Après le bac, Alexandra fait du droit, de l’histoire de l’art, s’ennuie sur les bancs de l’université, devient costumière, travaille dans la production de films, puis dans la finance, atterrit à la Bourse sur le marché des dérivés, part ensuite en Inde, au Bangladesh, chine au Sénégal pour la boutique déco CSAO… Un véritable feu follet qui, poussé par la curiosité, expérimente, tente, parfois déchante. À 27 ans, après avoir postulé pour une petite annonce de Libération, elle devient journaliste économique dans l’émission Les Femmes et les Patrons d’abord.
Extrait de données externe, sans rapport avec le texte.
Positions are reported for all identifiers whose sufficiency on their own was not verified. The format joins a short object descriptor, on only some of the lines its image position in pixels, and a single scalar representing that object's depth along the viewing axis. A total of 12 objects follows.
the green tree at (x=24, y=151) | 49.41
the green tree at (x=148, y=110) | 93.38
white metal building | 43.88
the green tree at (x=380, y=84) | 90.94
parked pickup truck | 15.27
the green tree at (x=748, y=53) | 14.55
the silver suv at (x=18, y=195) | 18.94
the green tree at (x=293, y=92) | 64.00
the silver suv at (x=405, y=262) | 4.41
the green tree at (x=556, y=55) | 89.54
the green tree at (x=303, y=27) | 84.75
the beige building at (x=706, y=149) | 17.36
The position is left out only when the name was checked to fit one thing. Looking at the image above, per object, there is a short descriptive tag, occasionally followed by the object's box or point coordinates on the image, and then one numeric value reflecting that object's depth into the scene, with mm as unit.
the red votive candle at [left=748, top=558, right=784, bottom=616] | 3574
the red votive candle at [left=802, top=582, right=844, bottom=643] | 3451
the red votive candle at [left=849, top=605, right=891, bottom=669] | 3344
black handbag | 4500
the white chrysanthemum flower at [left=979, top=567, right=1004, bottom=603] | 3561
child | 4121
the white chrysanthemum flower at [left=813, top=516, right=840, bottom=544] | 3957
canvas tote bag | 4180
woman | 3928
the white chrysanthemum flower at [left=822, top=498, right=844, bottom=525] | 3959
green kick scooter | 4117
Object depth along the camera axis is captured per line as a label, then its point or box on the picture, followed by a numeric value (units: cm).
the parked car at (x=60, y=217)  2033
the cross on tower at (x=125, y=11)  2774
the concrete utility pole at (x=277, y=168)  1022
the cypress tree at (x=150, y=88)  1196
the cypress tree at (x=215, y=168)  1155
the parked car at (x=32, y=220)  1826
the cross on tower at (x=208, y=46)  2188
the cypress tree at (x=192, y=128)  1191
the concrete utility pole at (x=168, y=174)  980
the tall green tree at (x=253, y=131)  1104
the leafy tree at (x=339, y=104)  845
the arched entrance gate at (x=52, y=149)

Un peu plus tard, elle décroche le casting du magazine culte La Mode, la mode, la mode, sur Paris Première, où son côté solaire et son ton décalé l’amèneront en front row des défilés et en coulisses interviewer les plus grands, Karl Lagerfeld en tête. Elle y restera une quinzaine d’années, avant de se décider à franchir le cap en lançant sa propre petite entreprise de mode. En septembre dernier, elle a aussi créé un parfum, Eucalyptic, qui sent bon l’air breton, et pense encore élargir son champ d’activité en ce début d’année. Prochaine étape après les pulls ? Ce sera sans doute le jean, confie celle qui ne s’arrête jamais et qui cite cette phrase d’André Gide, comme l’un de ses mantras préférés : «Il est bon de suivre sa pente, pourvu que ce soit en montant.»